Master Thesis on Entrepreneurial Ecosystems in the Energy Industry

A thesis in WU’s SIMC master entitled “Entrepreneurial Ecosystems in the Energy Industry” has recently been finished. Here the abstract:

The nature of entrepreneurial ecosystems has been actively explored by academics in recent years. The topics of entrepreneurial ecosystems and new venture creation are of significance for regional policymakers, entrepreneurs, incumbents from various industries, and researchers. Here, the study narrows the focus slightly to the perspective of large energy firms and their strategic positioning in an ecosystem. Since its inception, the theory of entrepreneurial ecosystems, however, has not fully explained the mechanisms behind the interactions between different actors and their roles. This project will fill the gap by analyzing ties between the elements of an ecosystem. The aim is to develop a set of recommendations on how to accelerate innovation by engaging actively in an ecosystem and determine what benefits contributing to the creation of infrastructure for entrepreneurship might bring.

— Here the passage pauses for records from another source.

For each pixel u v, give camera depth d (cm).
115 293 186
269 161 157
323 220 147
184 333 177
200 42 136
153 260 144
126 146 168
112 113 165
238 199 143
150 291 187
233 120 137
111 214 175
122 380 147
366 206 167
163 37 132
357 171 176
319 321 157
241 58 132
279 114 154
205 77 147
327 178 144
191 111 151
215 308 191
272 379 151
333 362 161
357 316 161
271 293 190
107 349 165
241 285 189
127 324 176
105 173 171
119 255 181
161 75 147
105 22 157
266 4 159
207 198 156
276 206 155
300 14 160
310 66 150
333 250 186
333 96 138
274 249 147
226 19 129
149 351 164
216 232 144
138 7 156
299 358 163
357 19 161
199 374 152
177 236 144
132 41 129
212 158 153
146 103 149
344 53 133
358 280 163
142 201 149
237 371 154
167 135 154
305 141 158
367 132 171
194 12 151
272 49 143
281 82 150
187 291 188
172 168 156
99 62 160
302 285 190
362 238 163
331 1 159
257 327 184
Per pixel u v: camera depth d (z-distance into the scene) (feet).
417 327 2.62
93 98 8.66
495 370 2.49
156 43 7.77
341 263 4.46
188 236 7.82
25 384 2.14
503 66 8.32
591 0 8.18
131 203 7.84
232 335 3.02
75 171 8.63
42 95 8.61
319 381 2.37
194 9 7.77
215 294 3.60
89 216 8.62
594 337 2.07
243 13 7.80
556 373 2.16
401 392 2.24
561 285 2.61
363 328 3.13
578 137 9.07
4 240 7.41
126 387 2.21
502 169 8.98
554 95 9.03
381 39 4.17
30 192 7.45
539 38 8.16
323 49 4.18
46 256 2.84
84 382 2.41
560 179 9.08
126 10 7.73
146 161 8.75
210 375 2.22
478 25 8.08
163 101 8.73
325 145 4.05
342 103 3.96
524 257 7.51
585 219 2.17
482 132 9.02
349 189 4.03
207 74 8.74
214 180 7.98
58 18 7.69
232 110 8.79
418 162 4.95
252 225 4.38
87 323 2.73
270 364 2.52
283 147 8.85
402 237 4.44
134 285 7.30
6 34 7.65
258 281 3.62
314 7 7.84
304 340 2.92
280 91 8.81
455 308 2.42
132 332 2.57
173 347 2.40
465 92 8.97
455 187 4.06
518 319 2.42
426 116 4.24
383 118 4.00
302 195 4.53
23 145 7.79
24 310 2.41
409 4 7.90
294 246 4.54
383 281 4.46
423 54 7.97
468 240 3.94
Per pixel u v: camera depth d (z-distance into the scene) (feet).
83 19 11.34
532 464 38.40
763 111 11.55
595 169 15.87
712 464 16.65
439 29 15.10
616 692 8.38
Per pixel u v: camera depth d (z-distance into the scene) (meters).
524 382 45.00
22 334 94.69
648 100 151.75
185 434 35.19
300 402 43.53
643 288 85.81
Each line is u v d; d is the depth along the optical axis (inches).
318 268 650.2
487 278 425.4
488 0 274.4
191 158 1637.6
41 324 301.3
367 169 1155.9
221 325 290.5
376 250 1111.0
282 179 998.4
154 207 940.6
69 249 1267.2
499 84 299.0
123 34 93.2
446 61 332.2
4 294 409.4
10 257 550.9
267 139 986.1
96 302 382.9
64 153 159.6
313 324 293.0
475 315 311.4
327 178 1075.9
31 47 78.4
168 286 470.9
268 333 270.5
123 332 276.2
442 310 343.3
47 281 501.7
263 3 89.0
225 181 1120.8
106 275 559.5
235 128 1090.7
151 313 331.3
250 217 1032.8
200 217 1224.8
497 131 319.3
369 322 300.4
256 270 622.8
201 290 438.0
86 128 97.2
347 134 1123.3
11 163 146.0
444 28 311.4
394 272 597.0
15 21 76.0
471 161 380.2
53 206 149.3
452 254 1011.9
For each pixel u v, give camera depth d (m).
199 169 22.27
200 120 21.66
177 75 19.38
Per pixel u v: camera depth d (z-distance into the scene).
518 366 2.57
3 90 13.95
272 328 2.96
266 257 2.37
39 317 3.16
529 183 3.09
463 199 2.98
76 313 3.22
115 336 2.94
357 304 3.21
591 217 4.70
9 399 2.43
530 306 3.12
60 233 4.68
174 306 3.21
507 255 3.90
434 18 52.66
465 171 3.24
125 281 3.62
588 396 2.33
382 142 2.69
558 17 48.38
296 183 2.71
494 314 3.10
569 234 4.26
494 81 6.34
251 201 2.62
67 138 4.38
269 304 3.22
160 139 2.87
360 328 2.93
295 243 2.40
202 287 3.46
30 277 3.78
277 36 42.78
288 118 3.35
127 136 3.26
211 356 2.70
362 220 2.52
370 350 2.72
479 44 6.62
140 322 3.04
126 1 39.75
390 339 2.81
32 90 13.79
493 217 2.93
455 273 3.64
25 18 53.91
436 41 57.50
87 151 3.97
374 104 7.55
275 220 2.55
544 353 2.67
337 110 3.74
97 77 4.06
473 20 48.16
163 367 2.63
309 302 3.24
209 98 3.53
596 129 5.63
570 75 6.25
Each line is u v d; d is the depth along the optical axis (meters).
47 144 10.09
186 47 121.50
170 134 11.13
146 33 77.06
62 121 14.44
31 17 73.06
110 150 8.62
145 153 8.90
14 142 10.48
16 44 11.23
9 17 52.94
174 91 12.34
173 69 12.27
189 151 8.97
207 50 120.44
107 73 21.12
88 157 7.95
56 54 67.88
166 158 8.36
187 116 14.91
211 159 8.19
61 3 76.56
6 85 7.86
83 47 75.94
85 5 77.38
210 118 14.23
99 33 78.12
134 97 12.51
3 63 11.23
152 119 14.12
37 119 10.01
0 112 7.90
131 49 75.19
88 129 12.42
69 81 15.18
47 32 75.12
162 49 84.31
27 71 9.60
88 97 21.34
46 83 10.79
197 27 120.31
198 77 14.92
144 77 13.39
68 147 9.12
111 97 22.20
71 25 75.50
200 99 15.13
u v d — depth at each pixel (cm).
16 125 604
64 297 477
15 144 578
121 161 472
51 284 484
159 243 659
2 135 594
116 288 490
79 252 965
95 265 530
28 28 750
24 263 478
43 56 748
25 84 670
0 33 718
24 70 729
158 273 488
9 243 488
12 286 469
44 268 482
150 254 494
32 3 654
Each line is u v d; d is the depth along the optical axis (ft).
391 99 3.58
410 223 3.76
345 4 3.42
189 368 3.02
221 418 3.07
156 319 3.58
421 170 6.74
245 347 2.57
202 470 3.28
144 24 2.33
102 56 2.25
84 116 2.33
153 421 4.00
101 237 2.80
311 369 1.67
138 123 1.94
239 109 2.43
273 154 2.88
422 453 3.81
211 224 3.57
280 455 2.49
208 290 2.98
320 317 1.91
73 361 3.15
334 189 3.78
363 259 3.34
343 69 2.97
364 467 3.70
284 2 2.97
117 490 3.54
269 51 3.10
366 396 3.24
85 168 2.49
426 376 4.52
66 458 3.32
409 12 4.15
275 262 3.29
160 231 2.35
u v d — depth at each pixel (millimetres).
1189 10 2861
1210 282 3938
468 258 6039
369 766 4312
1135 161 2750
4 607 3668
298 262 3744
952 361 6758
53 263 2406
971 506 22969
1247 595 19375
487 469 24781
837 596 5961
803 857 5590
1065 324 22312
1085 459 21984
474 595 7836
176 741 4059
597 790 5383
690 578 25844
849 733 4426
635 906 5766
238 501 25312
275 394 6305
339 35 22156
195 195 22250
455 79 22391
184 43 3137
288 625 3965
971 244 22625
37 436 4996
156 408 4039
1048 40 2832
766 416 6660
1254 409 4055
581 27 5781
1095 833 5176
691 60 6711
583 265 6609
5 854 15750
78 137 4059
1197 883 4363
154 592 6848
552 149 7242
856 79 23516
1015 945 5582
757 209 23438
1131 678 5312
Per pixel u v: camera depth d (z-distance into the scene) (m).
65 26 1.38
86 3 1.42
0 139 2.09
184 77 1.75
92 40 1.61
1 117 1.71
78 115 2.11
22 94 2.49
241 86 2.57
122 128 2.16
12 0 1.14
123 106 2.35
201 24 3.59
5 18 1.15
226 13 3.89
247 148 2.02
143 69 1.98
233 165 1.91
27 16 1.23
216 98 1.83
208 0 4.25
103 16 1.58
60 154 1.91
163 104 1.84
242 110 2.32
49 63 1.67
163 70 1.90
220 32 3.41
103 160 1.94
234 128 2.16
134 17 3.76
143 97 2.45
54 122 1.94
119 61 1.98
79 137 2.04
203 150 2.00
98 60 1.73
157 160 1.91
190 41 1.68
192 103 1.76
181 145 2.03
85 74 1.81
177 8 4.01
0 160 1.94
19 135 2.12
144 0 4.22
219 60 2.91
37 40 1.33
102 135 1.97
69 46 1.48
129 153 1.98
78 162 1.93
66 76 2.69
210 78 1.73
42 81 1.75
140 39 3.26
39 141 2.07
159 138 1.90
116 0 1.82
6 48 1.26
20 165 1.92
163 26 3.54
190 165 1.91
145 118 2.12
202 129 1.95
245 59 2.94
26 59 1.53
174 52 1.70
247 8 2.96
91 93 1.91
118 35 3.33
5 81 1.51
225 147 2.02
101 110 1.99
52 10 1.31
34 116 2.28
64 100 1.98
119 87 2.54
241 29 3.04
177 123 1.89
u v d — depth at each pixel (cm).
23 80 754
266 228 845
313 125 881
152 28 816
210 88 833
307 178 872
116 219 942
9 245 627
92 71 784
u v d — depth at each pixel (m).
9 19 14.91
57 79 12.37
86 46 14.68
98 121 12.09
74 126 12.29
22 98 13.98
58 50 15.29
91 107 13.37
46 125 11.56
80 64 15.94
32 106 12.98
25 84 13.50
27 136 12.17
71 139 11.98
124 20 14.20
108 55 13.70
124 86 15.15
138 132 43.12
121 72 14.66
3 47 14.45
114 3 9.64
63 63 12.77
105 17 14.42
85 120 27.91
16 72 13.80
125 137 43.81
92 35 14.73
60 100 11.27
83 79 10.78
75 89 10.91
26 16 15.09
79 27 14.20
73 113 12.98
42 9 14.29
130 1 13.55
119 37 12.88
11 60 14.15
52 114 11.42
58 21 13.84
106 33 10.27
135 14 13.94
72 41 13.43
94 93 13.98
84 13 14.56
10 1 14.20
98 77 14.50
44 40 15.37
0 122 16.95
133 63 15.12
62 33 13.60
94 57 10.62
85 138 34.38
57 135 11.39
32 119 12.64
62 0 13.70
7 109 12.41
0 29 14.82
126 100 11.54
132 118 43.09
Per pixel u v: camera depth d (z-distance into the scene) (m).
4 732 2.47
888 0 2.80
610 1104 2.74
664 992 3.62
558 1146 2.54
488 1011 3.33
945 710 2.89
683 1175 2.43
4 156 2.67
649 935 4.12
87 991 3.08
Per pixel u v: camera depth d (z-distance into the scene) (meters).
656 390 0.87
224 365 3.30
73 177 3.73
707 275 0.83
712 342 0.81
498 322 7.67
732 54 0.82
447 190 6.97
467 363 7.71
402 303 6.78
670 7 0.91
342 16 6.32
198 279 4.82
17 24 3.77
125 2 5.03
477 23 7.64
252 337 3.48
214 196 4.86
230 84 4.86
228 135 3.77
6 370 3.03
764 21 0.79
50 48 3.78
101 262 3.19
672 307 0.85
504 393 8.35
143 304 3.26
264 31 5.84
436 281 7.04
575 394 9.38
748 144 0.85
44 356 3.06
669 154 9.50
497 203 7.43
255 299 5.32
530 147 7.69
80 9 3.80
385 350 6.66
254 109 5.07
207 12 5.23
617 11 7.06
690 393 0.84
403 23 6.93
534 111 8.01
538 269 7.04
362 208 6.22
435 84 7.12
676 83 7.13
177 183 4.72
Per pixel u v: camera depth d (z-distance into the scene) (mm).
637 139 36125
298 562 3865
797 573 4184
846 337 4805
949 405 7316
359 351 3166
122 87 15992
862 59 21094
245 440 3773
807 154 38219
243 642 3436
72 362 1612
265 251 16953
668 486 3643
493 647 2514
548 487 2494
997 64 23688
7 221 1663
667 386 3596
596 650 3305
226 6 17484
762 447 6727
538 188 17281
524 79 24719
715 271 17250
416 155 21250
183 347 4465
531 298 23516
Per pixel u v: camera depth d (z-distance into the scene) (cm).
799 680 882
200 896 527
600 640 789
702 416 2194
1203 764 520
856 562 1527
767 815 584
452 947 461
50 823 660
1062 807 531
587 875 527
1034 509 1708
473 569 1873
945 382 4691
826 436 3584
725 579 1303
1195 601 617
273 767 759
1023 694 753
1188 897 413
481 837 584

Advancements in information and communication technology along with changing consumer behavior are driving innovation across industries. This is reflected in the emergence of new business models as well as the entry of new players. Adopting the perspective of entrepreneurial ecosystems implies decreasing importance of the organizational boundaries of a firm. In an ecosystem the performance of actors is interdependent, meaning partnerships and collaborative initiatives are key to success. Established firms are important elements of an ecosystem. Corporates play a major role as customers, as well as partners for startups. Their assets and resources include human capital, financing, market access, the ability to invest in infrastructure and education. However, there are no standard strategies or frameworks on how corporates can engage in entrepreneurial ecosystems, given all systems emerge under unique conditions and have distinctive characteristics.

This project explores how large energy firms can influence an ecosystem by fostering collaboration between different actors since the success of incumbents highly depends on their interaction with other players in an ecosystem.